Data listing

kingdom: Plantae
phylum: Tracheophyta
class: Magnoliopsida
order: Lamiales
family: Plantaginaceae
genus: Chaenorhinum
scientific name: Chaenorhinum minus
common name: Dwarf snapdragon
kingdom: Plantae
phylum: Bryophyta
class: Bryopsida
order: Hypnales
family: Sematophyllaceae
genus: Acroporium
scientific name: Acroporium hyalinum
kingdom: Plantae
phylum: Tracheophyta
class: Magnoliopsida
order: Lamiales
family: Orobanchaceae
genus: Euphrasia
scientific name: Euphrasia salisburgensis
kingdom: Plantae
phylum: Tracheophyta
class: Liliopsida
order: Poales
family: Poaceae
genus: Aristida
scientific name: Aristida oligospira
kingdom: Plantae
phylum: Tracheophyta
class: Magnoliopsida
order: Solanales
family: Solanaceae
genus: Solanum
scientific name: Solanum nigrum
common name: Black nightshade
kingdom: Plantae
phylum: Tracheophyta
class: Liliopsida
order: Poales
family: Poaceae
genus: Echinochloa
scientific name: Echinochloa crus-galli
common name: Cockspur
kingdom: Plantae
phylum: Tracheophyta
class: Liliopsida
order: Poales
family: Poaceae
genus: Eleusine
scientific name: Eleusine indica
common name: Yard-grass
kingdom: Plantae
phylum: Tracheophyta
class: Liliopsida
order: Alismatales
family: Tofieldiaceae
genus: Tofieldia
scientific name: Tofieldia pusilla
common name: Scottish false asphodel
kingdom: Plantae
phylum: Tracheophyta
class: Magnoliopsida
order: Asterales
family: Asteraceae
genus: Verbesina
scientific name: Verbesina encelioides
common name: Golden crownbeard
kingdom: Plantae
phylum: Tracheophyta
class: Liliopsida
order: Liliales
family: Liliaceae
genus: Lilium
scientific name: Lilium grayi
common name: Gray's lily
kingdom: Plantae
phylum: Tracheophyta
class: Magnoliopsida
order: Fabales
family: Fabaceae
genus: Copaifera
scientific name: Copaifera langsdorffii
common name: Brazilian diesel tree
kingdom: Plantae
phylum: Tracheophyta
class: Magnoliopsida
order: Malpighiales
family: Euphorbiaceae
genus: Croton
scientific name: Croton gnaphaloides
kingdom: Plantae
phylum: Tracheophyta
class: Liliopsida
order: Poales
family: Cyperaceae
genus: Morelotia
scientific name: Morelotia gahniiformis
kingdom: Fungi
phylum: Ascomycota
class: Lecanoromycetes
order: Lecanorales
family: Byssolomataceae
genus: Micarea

Exercise requirements =>
Copy out the lines above without any change, beginning with the line that contains "common name: Brazilian diesel tree" and continuing through the final line.

Worked solution =>
common name: Brazilian diesel tree
kingdom: Plantae
phylum: Tracheophyta
class: Magnoliopsida
order: Malpighiales
family: Euphorbiaceae
genus: Croton
scientific name: Croton gnaphaloides
kingdom: Plantae
phylum: Tracheophyta
class: Liliopsida
order: Poales
family: Cyperaceae
genus: Morelotia
scientific name: Morelotia gahniiformis
kingdom: Fungi
phylum: Ascomycota
class: Lecanoromycetes
order: Lecanorales
family: Byssolomataceae
genus: Micarea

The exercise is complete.